Alors, qu’est-ce qui a à ce point choqué les groupes Américains pour pousser à cette décision alors que Mark Russell était déjà connu pour ses albums de satire religieuse tels que God is Disappointed in You ou encore Apocrypha Now ? Eh bien, tout simplement parce qu’il imagine que Jésus revient sur terre et se retrouve plus ou moins en colocation avec un super héros qui ressemble furieusement à Superman, Sunstar, chargé par rien de moins que Dieu le Père de refaire l’éducation de son fiston baba cool qui n’est qu’amour et paix. Tous deux vont cependant être bouleversés et changés par cette rencontre singulière.
Dans ce comics, Dieu est montré comme une divinité devenue alcoolique, très en colère contre la race humaine et qui préfère la force à la compassion. Dans l’incompréhension face à l’approche pleine de compréhension de son fils Jésus, il est d’autant plus déçu contre les hommes après que ces derniers aient mis sa progéniture sur une croix. A notre époque, Jésus décide de revenir sur Terre pour essayer de nouveau de sauver les hommes ; il s’agit de sa dernière chance avant que son père ne décide de les détruire.

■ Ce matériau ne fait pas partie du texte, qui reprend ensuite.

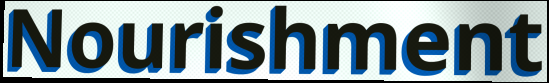
Nourishment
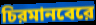
চিরমানবেরে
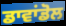
ਡਾਵਾਂਡੋਲ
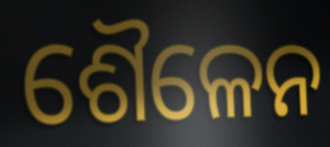
ଶୈଳେନ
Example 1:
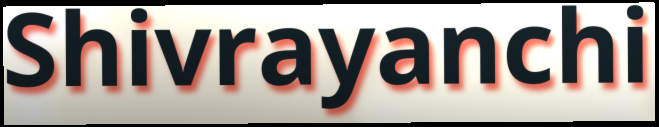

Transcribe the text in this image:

L’ironie étant que, dans le comics de Mark Russell, Dieu est fasciné par Sunstar, ce pseudo-Superman plus « réaliste » et assez désabusé, qui règle leur compte aux méchants à coups de tatanes sans se poser de questions. Il décide donc de le recruter pour remettre son fils sur la bonne voie, de manière à ce que les hommes filent droit. Le comics possède de nombreuses références à l’histoire et à la culture judéo-chrétienne à travers le temps, puisque l’on retrouve à la fois des références au christianisme, mais aussi au judaïsme – toujours sous le prisme de l’Ancien et du Nouveau Testament, cependant.
Philosophie, Ancien et Nouveau Testament : une BD grinçante, référencée et intelligente
Le scénariste américain fait un parallèle tout au long de ce volume entre l’Ancien et le Nouveau Testament, entre la compassion de Jésus Christ et la méthode par la force de Sunstar. Cette parodie de Superman est d’autant plus ironique que, dans que dans Le retour du Messie, Sunstar est stérile et n’arrive pas à avoir d’enfant avec sa compagne, avec laquelle il essaie d’adopter dans un monde où leur union est considérée comme « hors normes » en raison de ses origines intergalactiques, lui qui est pourtant si humain dans ses failles mêmes.

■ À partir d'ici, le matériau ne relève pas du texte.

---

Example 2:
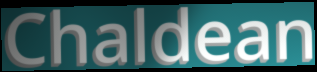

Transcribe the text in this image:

Chaldean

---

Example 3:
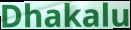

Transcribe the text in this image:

Dhakalu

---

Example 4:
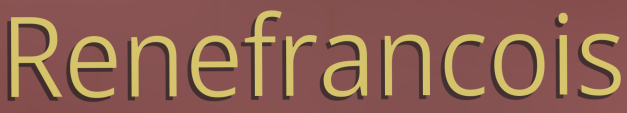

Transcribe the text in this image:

L’histoire et le rôle de Satan dans la chute du Paradis – Chute « provoquée » par Eve qui a amené aux hommes la connaissance venue de l’Arbre de la Connaissance, même si celle-ci, d’un point de vue gnostique, est symboliquement « noire » car elle fait sortir de l’innocence « bienheureuse » – sont également abordés de manière intelligente et avec une certaine malice, quoique de manière moins développée que d’autres passages.
Ainsi, lorsque Dieu redescend sur terre pour rencontrer Satan, dans une case, il porte une casquette aux couleurs de l’arc-en-ciel sur laquelle est inscrit « I’m sorry », ce qui est à la fois une façon évidemment de s’excuser auprès de Satan de lui avoir fait porter le mauvais rôle, mais aussi une référence à la manière dont les courants chrétiens ont stigmatisé les homosexuels. De même, en faisant rentrer spontanément Jésus dans un bar gay, l’auteur sous-entend que si Jésus était parmi nous aujourd’hui, de par sa nature et la philosophie de ses enseignements, il irait auprès des marginaux, des détenus (dans un autre passage de l’album), mais aussi des homosexuels. Bref, de toutes les personnes stigmatisées, qu’elles quelles soient.
On repense alors aux paroles de la chanson de 1996 de Joan Osborne, « One of Us » (« what if God was one of us/just a slob like one of us/just a stranger on the bus, trying to make his way home… », soit « et si Dieu était l’un d’entre nous/rien qu’un badaud comme nous tous/juste un inconnu dans un bus qui essaie de rentrer chez lui »), tant l’auteur insiste sur le côté quidam (et donc humain) de Jésus, qui va tout tenter pour réconcilier les hommes avec eux-mêmes grâce à l’amour et à la compassion.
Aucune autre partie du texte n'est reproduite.